───── Supplied data ─────
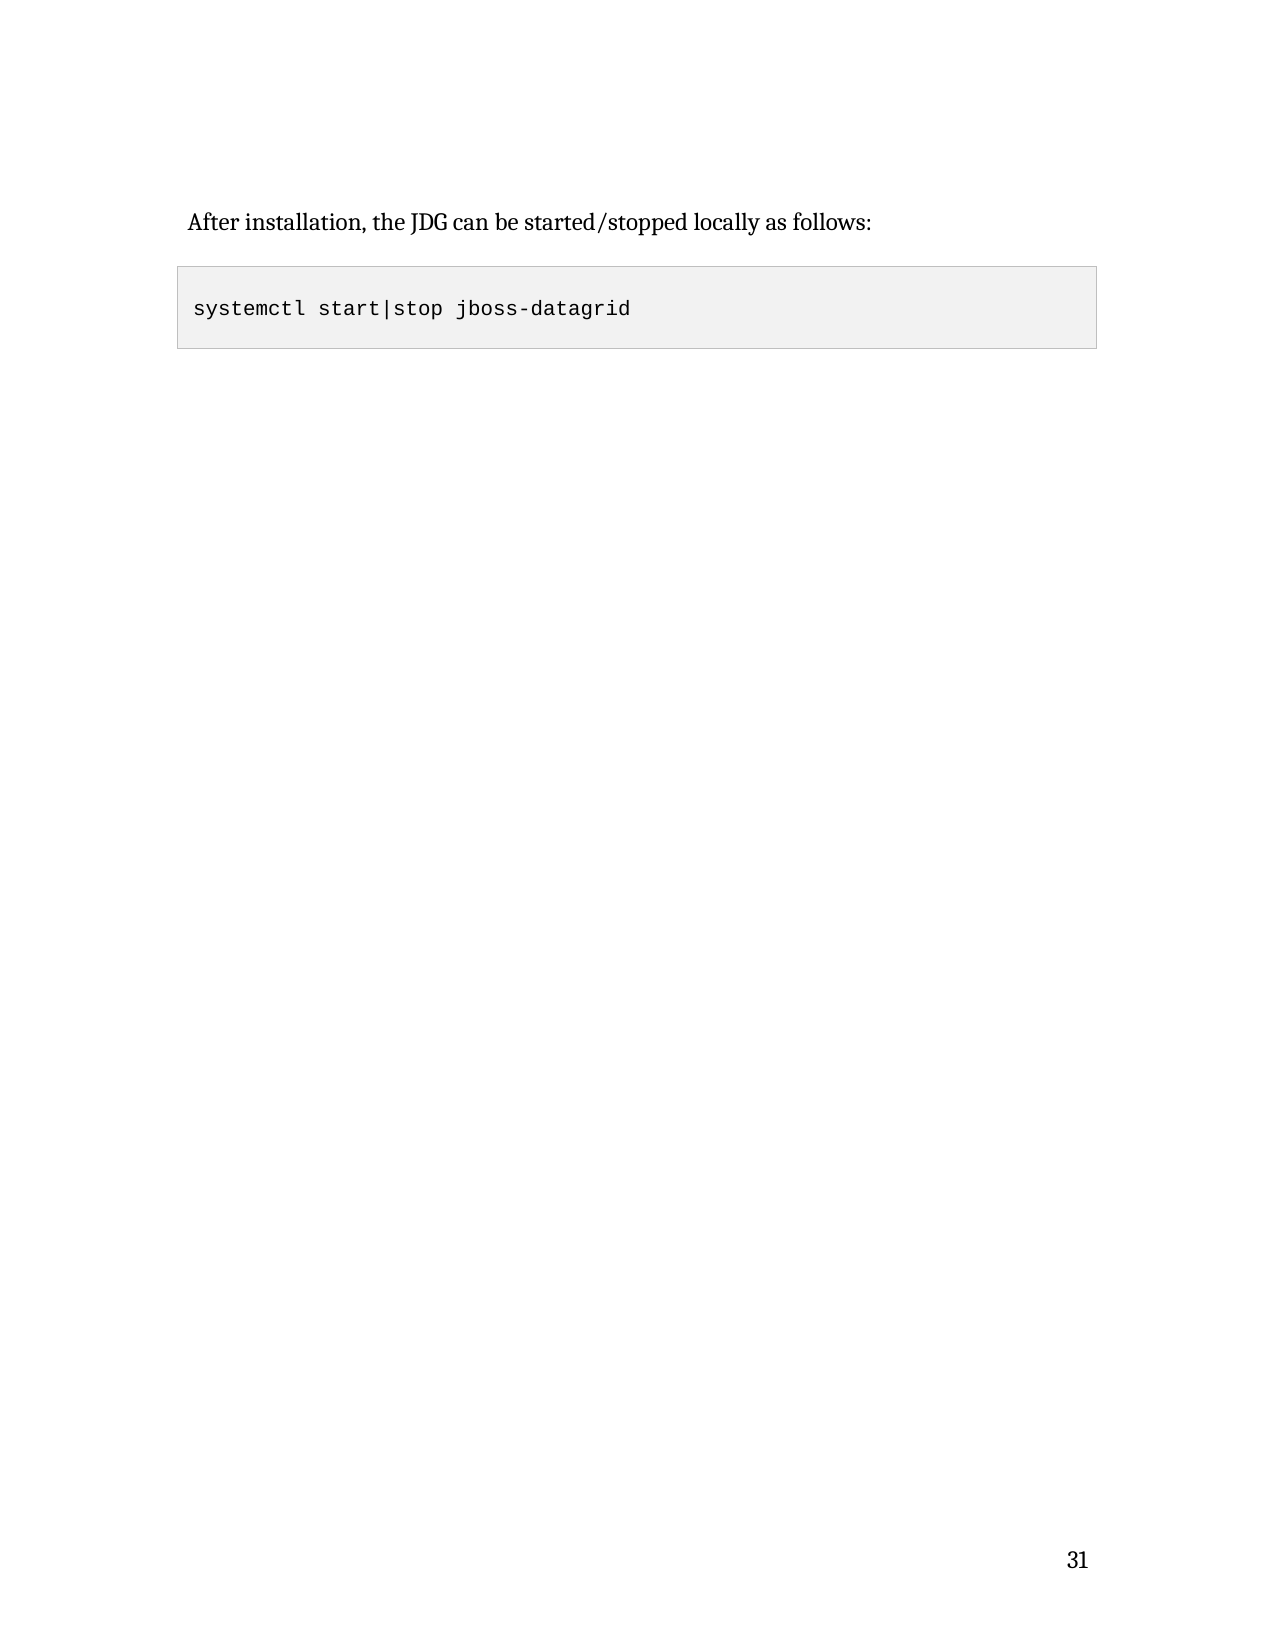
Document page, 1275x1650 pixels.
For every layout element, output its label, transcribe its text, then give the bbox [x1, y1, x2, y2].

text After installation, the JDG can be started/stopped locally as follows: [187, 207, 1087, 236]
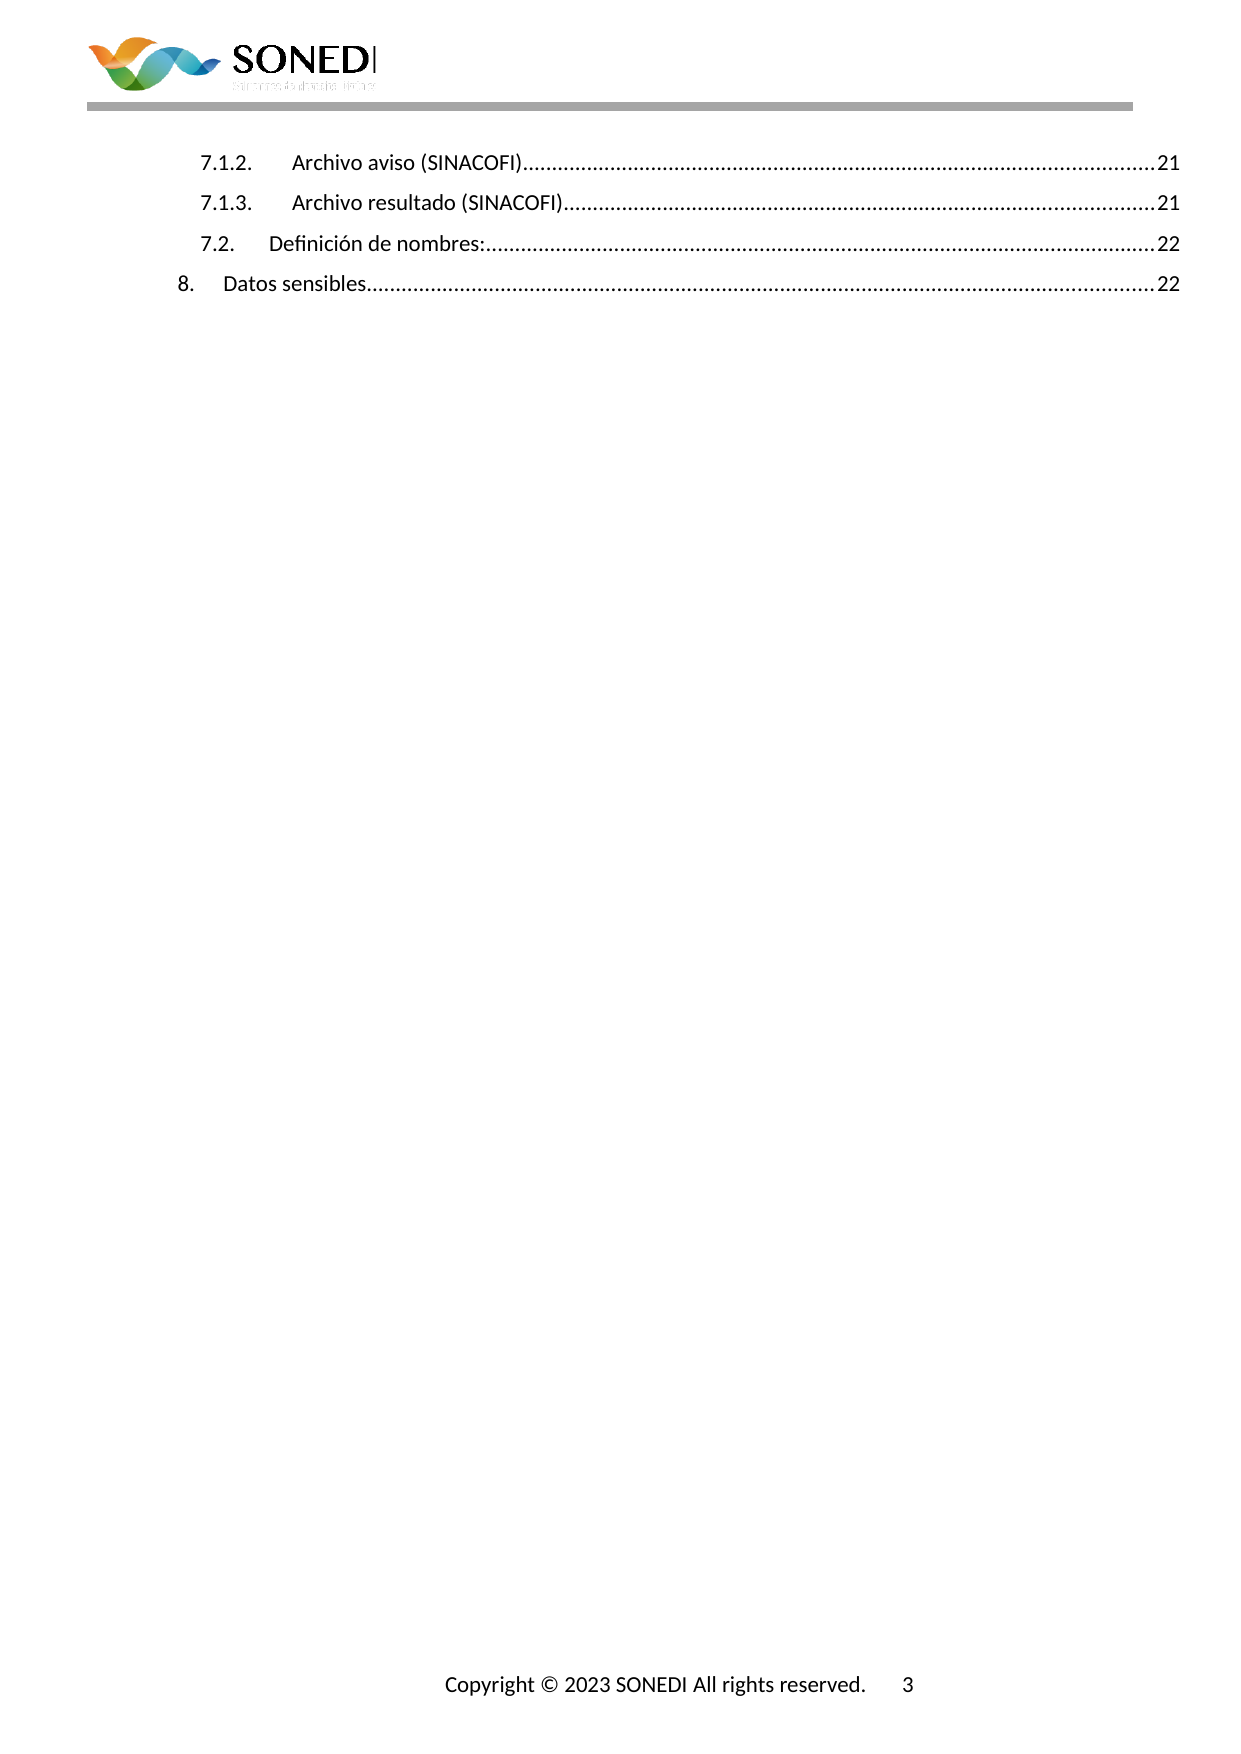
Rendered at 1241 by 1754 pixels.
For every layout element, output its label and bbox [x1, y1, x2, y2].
─────
**Requirement:**
The data must be printed exactly, image-free.

**Response to this exercise:**
Document page, 1275x1650 pixels.
For every layout element, output its label, transcribe its text, then give the bbox [x1, y1, x2, y2].

text After installation, the JDG can be started/stopped locally as follows: [187, 207, 1087, 236]
Rendered at 1241 by 1754 pixels.
For every layout element, output its label and bbox [x1, y1, x2, y2].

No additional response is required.